::: Dataset rows

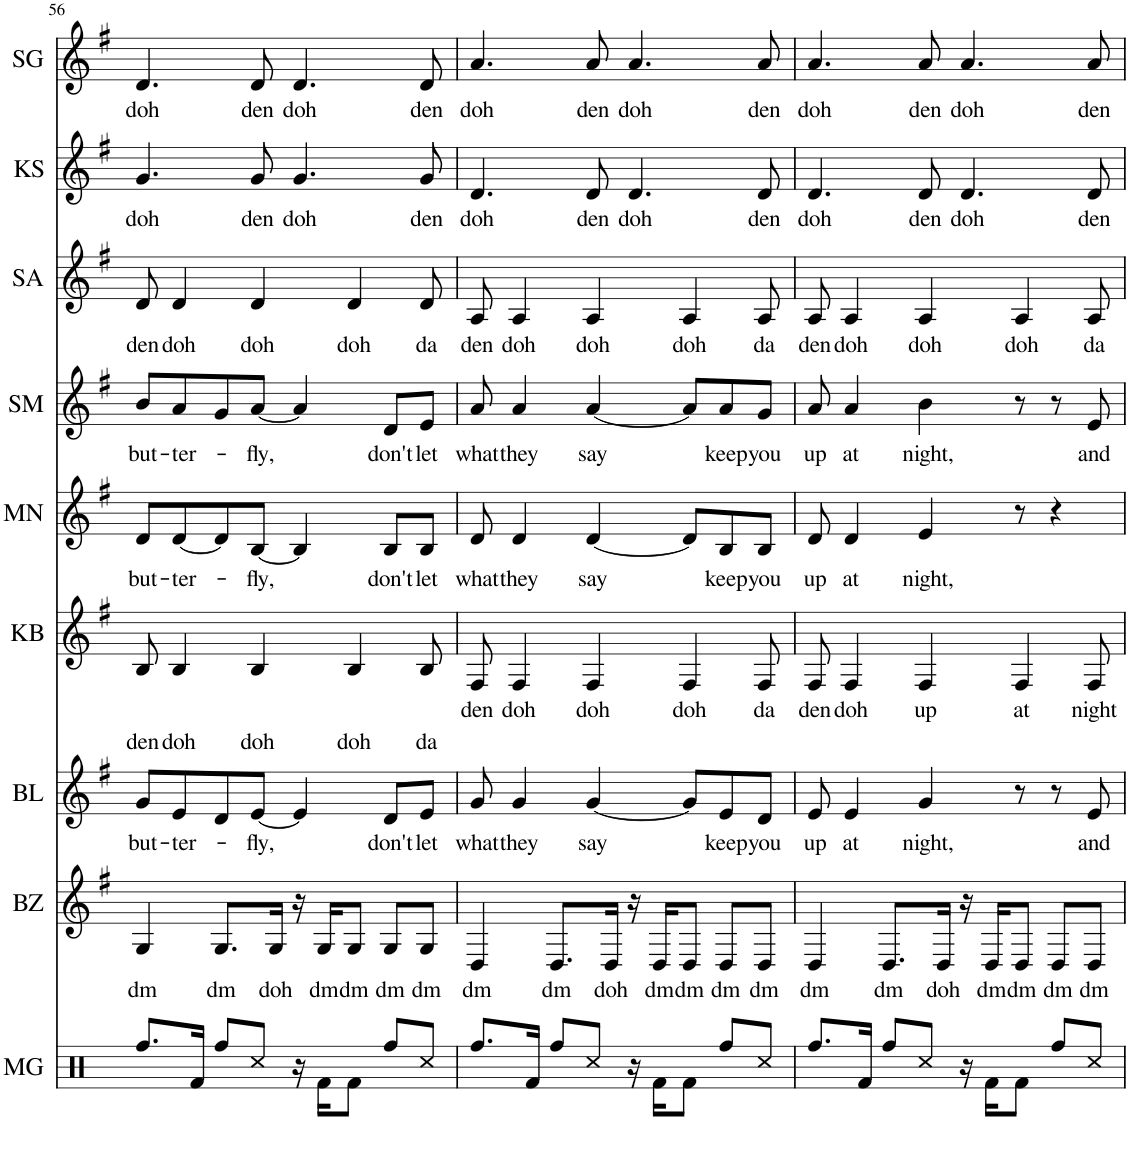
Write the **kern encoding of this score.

**kern	**kern	**text	**kern	**text	**kern	**text	**kern	**text	**kern	**text	**kern	**text	**kern	**text	**kern	**text
*part9	*part8	*part8	*part7	*part7	*part6	*part6	*part5	*part5	*part4	*part4	*part3	*part3	*part2	*part2	*part1	*part1
*staff9	*staff8	*staff8	*staff7	*staff7	*staff6	*staff6	*staff5	*staff5	*staff4	*staff4	*staff3	*staff3	*staff2	*staff2	*staff1	*staff1
*I"Melissa	*I"Batya	*	*I"Becca	*	*I"Kineret	*	*I"Michal	*	*I"Stephanie	*	*I"Sloane	*	*I"Katie	*	*I"Shaalini	*
*	*	*	*	*	*	*	*	*	*	*	*I'SA	*	*	*	*	*
!!LO:PB:g=z
*clefX	*clefG2	*	*clefG2	*	*clefG2	*	*clefG2	*	*clefG2	*	*clefG2	*	*clefG2	*	*clefG2	*
*k[]	*k[f#]	*	*k[f#]	*	*k[f#]	*	*k[f#]	*	*k[f#]	*	*k[f#]	*	*k[f#]	*	*k[f#]	*
*M4/4	*M4/4	*	*M4/4	*	*M4/4	*	*M4/4	*	*M4/4	*	*M4/4	*	*M4/4	*	*M4/4	*
=56	=56	=56	=56	=56	=56	=56	=56	=56	=56	=56	=56	=56	=56	=56	=56	=56
!	!	!LO:LY:b	!	!LO:LY:b	!	!LO:LY:b	!	!LO:LY:b	!	!LO:LY:b	!	!LO:LY:b	!	!LO:LY:b	!	!LO:LY:b
8.Rff/L	4G/	dm	8g/L	but-	8B/	den	8d/L	but-	8b/L	but-	8d/	den	4.g/	doh	4.d/	doh
!	!	!	!	!LO:LY:b	!	!LO:LY:b	!	!LO:LY:b	!	!LO:LY:b	!	!LO:LY:b	!	!	!	!
.	.	.	8e/	-ter-	4B/	doh	[8d/	-ter-	8a/	-ter-	4d/	doh	.	.	.	.
16Rf/Jk	.	.	.	.	.	.	.	.	.	.	.	.	.	.	.	.
!	!	!LO:LY:b	!	!	!	!	!	!	!	!	!	!	!	!	!	!
8Rff/L	8.G/L	dm	8d/	.	.	.	8d/]	.	8g/	.	.	.	.	.	.	.
!	!	!	!	!LO:LY:b	!	!LO:LY:b	!	!LO:LY:b	!	!LO:LY:b	!	!LO:LY:b	!	!LO:LY:b	!	!LO:LY:b
8Rcc/J	.	.	[8e/J	-fly,	4B/	doh	[8B/J	-fly,	[8a/J	-fly,	4d/	doh	8g/	den	8d/	den
!	!	!LO:LY:b	!	!	!	!	!	!	!	!	!	!	!	!	!	!
.	16G/Jk	doh	.	.	.	.	.	.	.	.	.	.	.	.	.	.
!	!	!	!	!	!	!	!	!	!	!	!	!	!	!LO:LY:b	!	!LO:LY:b
16r	16r	.	4e/]	.	.	.	4B/]	.	4a/]	.	.	.	4.g/	doh	4.d/	doh
!	!	!LO:LY:b	!	!	!	!	!	!	!	!	!	!	!	!	!	!
16Rf\KL	16G/KL	dm	.	.	.	.	.	.	.	.	.	.	.	.	.	.
!	!	!LO:LY:b	!	!	!	!LO:LY:b	!	!	!	!	!	!LO:LY:b	!	!	!	!
8Rf\J	8G/J	dm	.	.	4B/	doh	.	.	.	.	4d/	doh	.	.	.	.
!	!	!LO:LY:b	!	!LO:LY:b	!	!	!	!LO:LY:b	!	!LO:LY:b	!	!	!	!	!	!
8Rff/L	8G/L	dm	8d/L	don't	.	.	8B/L	don't	8d/L	don't	.	.	.	.	.	.
!	!	!LO:LY:b	!	!LO:LY:b	!	!LO:LY:b	!	!LO:LY:b	!	!LO:LY:b	!	!LO:LY:b	!	!LO:LY:b	!	!LO:LY:b
8Rcc/J	8G/J	dm	8e/J	let	8B/	da	8B/J	let	8e/J	let	8d/	da	8g/	den	8d/	den
=57	=57	=57	=57	=57	=57	=57	=57	=57	=57	=57	=57	=57	=57	=57	=57	=57
!	!	!LO:LY:b	!	!LO:LY:b	!	!LO:LY:b	!	!LO:LY:b	!	!LO:LY:b	!	!LO:LY:b	!	!LO:LY:b	!	!LO:LY:b
8.Rff/L	4D/	dm	8g/	what	8F#/	den	8d/	what	8a/	what	8A/	den	4.d/	doh	4.a/	doh
!	!	!	!	!LO:LY:b	!	!LO:LY:b	!	!LO:LY:b	!	!LO:LY:b	!	!LO:LY:b	!	!	!	!
.	.	.	4g/	they	4F#/	doh	4d/	they	4a/	they	4A/	doh	.	.	.	.
16Rf/Jk	.	.	.	.	.	.	.	.	.	.	.	.	.	.	.	.
!	!	!LO:LY:b	!	!	!	!	!	!	!	!	!	!	!	!	!	!
8Rff/L	8.D/L	dm	.	.	.	.	.	.	.	.	.	.	.	.	.	.
!	!	!	!	!LO:LY:b	!	!LO:LY:b	!	!LO:LY:b	!	!LO:LY:b	!	!LO:LY:b	!	!LO:LY:b	!	!LO:LY:b
8Rcc/J	.	.	[4g/	say	4F#/	doh	[4d/	say	[4a/	say	4A/	doh	8d/	den	8a/	den
!	!	!LO:LY:b	!	!	!	!	!	!	!	!	!	!	!	!	!	!
.	16D/Jk	doh	.	.	.	.	.	.	.	.	.	.	.	.	.	.
!	!	!	!	!	!	!	!	!	!	!	!	!	!	!LO:LY:b	!	!LO:LY:b
16r	16r	.	.	.	.	.	.	.	.	.	.	.	4.d/	doh	4.a/	doh
!	!	!LO:LY:b	!	!	!	!	!	!	!	!	!	!	!	!	!	!
16Rf\KL	16D/KL	dm	.	.	.	.	.	.	.	.	.	.	.	.	.	.
!	!	!LO:LY:b	!	!	!	!LO:LY:b	!	!	!	!	!	!LO:LY:b	!	!	!	!
8Rf\J	8D/J	dm	8g/L]	.	4F#/	doh	8d/L]	.	8a/L]	.	4A/	doh	.	.	.	.
!	!	!LO:LY:b	!	!LO:LY:b	!	!	!	!LO:LY:b	!	!LO:LY:b	!	!	!	!	!	!
8Rff/L	8D/L	dm	8e/	keep	.	.	8B/	keep	8a/	keep	.	.	.	.	.	.
!	!	!LO:LY:b	!	!LO:LY:b	!	!LO:LY:b	!	!LO:LY:b	!	!LO:LY:b	!	!LO:LY:b	!	!LO:LY:b	!	!LO:LY:b
8Rcc/J	8D/J	dm	8d/J	you	8F#/	da	8B/J	you	8g/J	you	8A/	da	8d/	den	8a/	den
=58	=58	=58	=58	=58	=58	=58	=58	=58	=58	=58	=58	=58	=58	=58	=58	=58
!	!	!LO:LY:b	!	!LO:LY:b	!	!LO:LY:b	!	!LO:LY:b	!	!LO:LY:b	!	!LO:LY:b	!	!LO:LY:b	!	!LO:LY:b
8.Rff/L	4D/	dm	8e/	up	8F#/	den	8d/	up	8a/	up	8A/	den	4.d/	doh	4.a/	doh
!	!	!	!	!LO:LY:b	!	!LO:LY:b	!	!LO:LY:b	!	!LO:LY:b	!	!LO:LY:b	!	!	!	!
.	.	.	4e/	at	4F#/	doh	4d/	at	4a/	at	4A/	doh	.	.	.	.
16Rf/Jk	.	.	.	.	.	.	.	.	.	.	.	.	.	.	.	.
!	!	!LO:LY:b	!	!	!	!	!	!	!	!	!	!	!	!	!	!
8Rff/L	8.D/L	dm	.	.	.	.	.	.	.	.	.	.	.	.	.	.
!	!	!	!	!LO:LY:b	!	!LO:LY:b	!	!LO:LY:b	!	!LO:LY:b	!	!LO:LY:b	!	!LO:LY:b	!	!LO:LY:b
8Rcc/J	.	.	4g/	night,	4F#/	up	4e/	night,	4b\	night,	4A/	doh	8d/	den	8a/	den
!	!	!LO:LY:b	!	!	!	!	!	!	!	!	!	!	!	!	!	!
.	16D/Jk	doh	.	.	.	.	.	.	.	.	.	.	.	.	.	.
!	!	!	!	!	!	!	!	!	!	!	!	!	!	!LO:LY:b	!	!LO:LY:b
16r	16r	.	.	.	.	.	.	.	.	.	.	.	4.d/	doh	4.a/	doh
!	!	!LO:LY:b	!	!	!	!	!	!	!	!	!	!	!	!	!	!
16Rf\KL	16D/KL	dm	.	.	.	.	.	.	.	.	.	.	.	.	.	.
!	!	!LO:LY:b	!	!	!	!LO:LY:b	!	!	!	!	!	!LO:LY:b	!	!	!	!
8Rf\J	8D/J	dm	8r	.	4F#/	at	8r	.	8r	.	4A/	doh	.	.	.	.
!	!	!LO:LY:b	!	!	!	!	!	!	!	!	!	!	!	!	!	!
8Rff/L	8D/L	dm	8r	.	.	.	4r	.	8r	.	.	.	.	.	.	.
!	!	!LO:LY:b	!	!LO:LY:b	!	!LO:LY:b	!	!	!	!LO:LY:b	!	!LO:LY:b	!	!LO:LY:b	!	!LO:LY:b
8Rcc/J	8D/J	dm	8e/	and	8F#/	night	.	.	8e/	and	8A/	da	8d/	den	8a/	den
=	=	=	=	=	=	=	=	=	=	=	=	=	=	=	=	=
*-	*-	*-	*-	*-	*-	*-	*-	*-	*-	*-	*-	*-	*-	*-	*-	*-
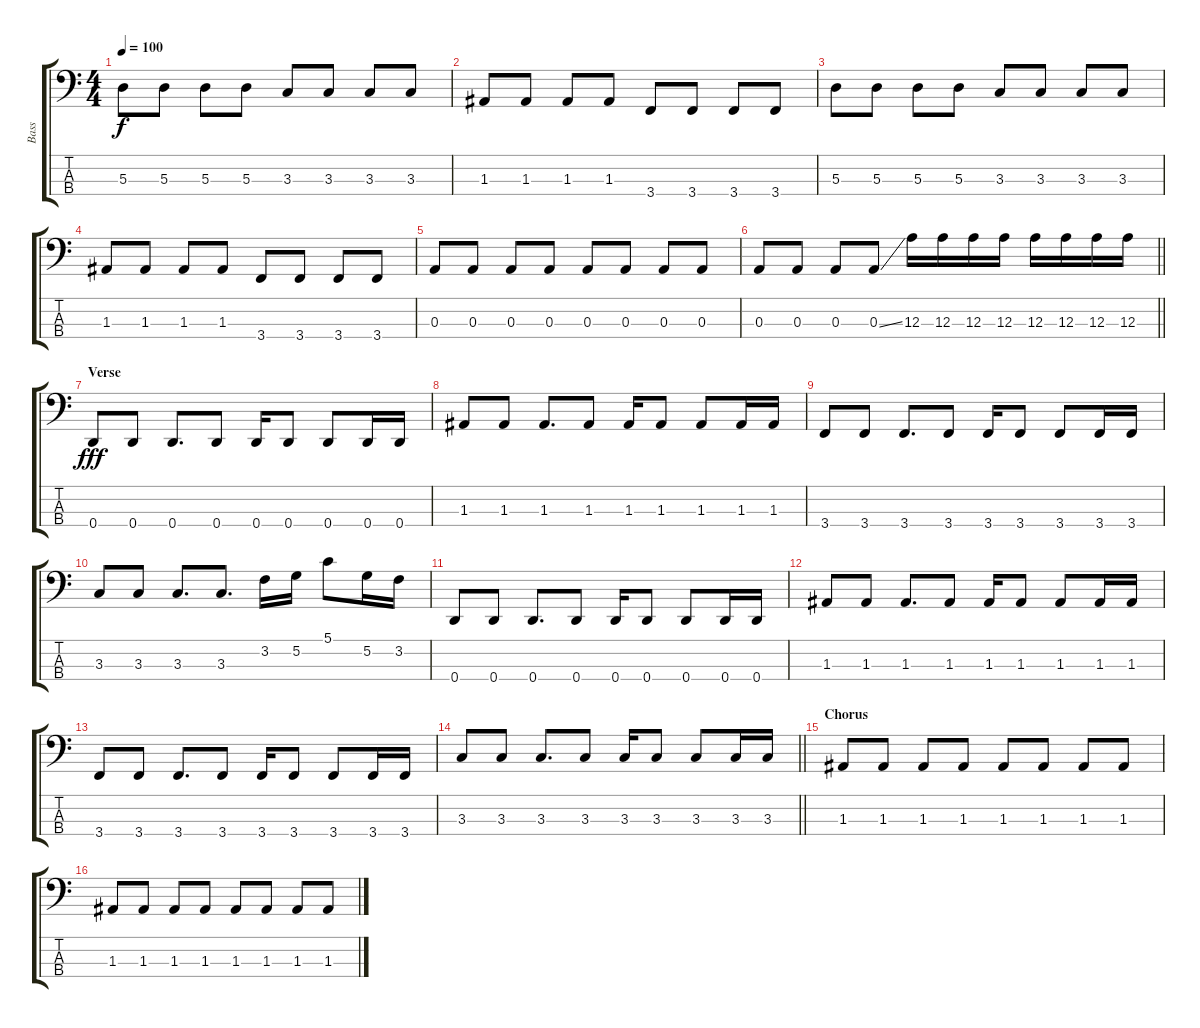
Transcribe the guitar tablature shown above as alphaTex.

\track ("Bass" "Bass") {instrument electricbassfinger}
\staff {score tabs}
\tuning (G2 D2 A1 D1) {hide}
\ts (4 4)
\tempo 100
\clef f4
\ks c
5.3.8{dy f} 5.3.8 5.3.8 5.3.8 3.3.8 3.3.8 3.3.8 3.3.8 |
1.3.8 1.3.8 1.3.8 1.3.8 3.4.8 3.4.8 3.4.8 3.4.8 |
5.3.8 5.3.8 5.3.8 5.3.8 3.3.8 3.3.8 3.3.8 3.3.8 |
1.3.8 1.3.8 1.3.8 1.3.8 3.4.8 3.4.8 3.4.8 3.4.8 |
0.3.8 0.3.8 0.3.8 0.3.8 0.3.8 0.3.8 0.3.8 0.3.8 |
\barLineRight lightlight
0.3.8 0.3.8 0.3.8 0.3{ss}.8 12.3.16 12.3.16 12.3.16 12.3.16 12.3.16 12.3.16 12.3.16 12.3.16 |
\section ("" "Verse")
0.4.8{dy fff} 0.4.8 0.4.8{d} 0.4.8 0.4.16 0.4.8 0.4.8 0.4.16 0.4.16 |
1.3.8 1.3.8 1.3.8{d} 1.3.8 1.3.16 1.3.8 1.3.8 1.3.16 1.3.16 |
3.4.8 3.4.8 3.4.8{d} 3.4.8 3.4.16 3.4.8 3.4.8 3.4.16 3.4.16 |
3.3.8 3.3.8 3.3.8{d} 3.3.8{d} 3.2.16 5.2.16 5.1.8 5.2.16 3.2.16 |
0.4.8 0.4.8 0.4.8{d} 0.4.8 0.4.16 0.4.8 0.4.8 0.4.16 0.4.16 |
1.3.8 1.3.8 1.3.8{d} 1.3.8 1.3.16 1.3.8 1.3.8 1.3.16 1.3.16 |
3.4.8 3.4.8 3.4.8{d} 3.4.8 3.4.16 3.4.8 3.4.8 3.4.16 3.4.16 |
\barLineRight lightlight
3.3.8 3.3.8 3.3.8{d} 3.3.8 3.3.16 3.3.8 3.3.8 3.3.16 3.3.16 |
\section ("" "Chorus")
1.3.8 1.3.8 1.3.8 1.3.8 1.3.8 1.3.8 1.3.8 1.3.8 |
1.3.8 1.3.8 1.3.8 1.3.8 1.3.8 1.3.8 1.3.8 1.3.8
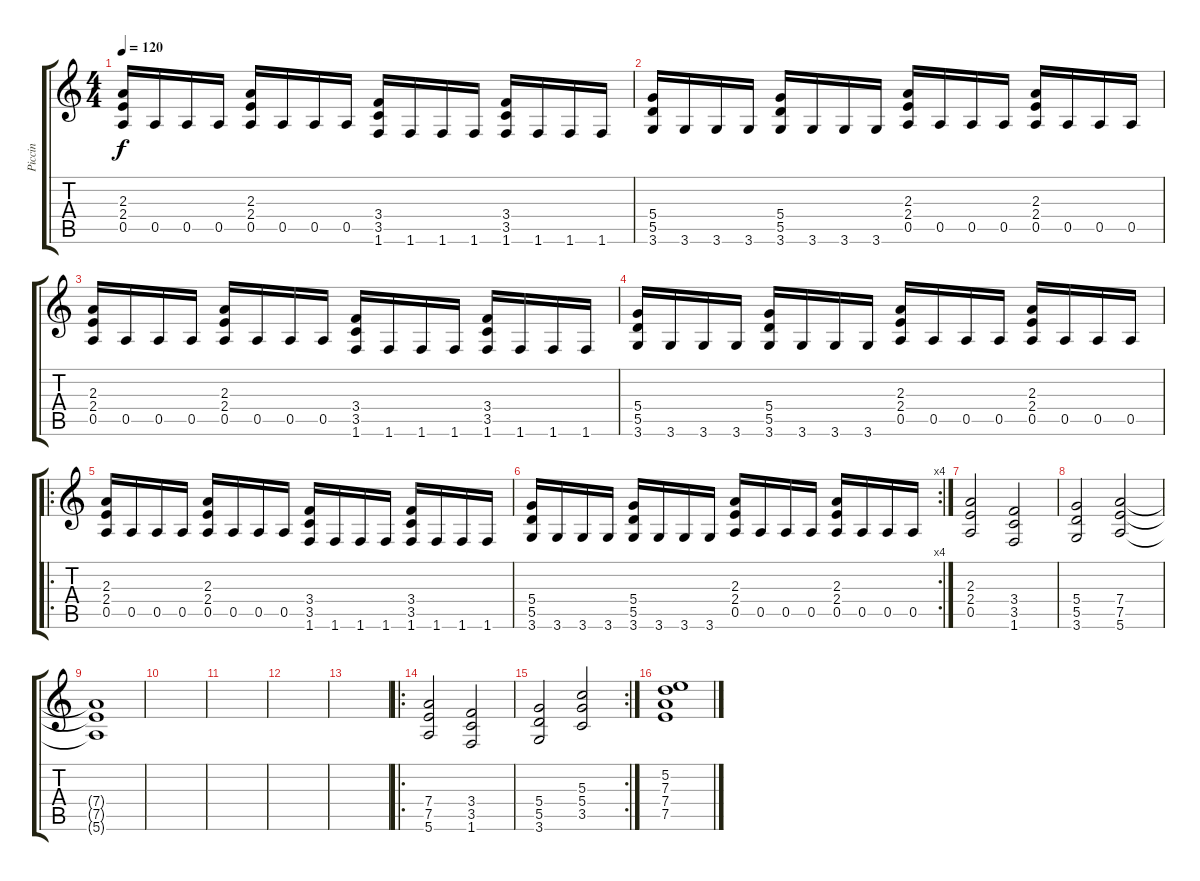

::::::

_Exercise task_
Gather every line of the records that contains the string "kern" and copy each one unchanged. Case counts.

_Response to this task_
Write the **kern encoding of this score.
**kern	**kern	**text	**kern	**text	**kern	**text	**kern	**text	**kern	**text	**kern	**text	**kern	**text	**kern	**text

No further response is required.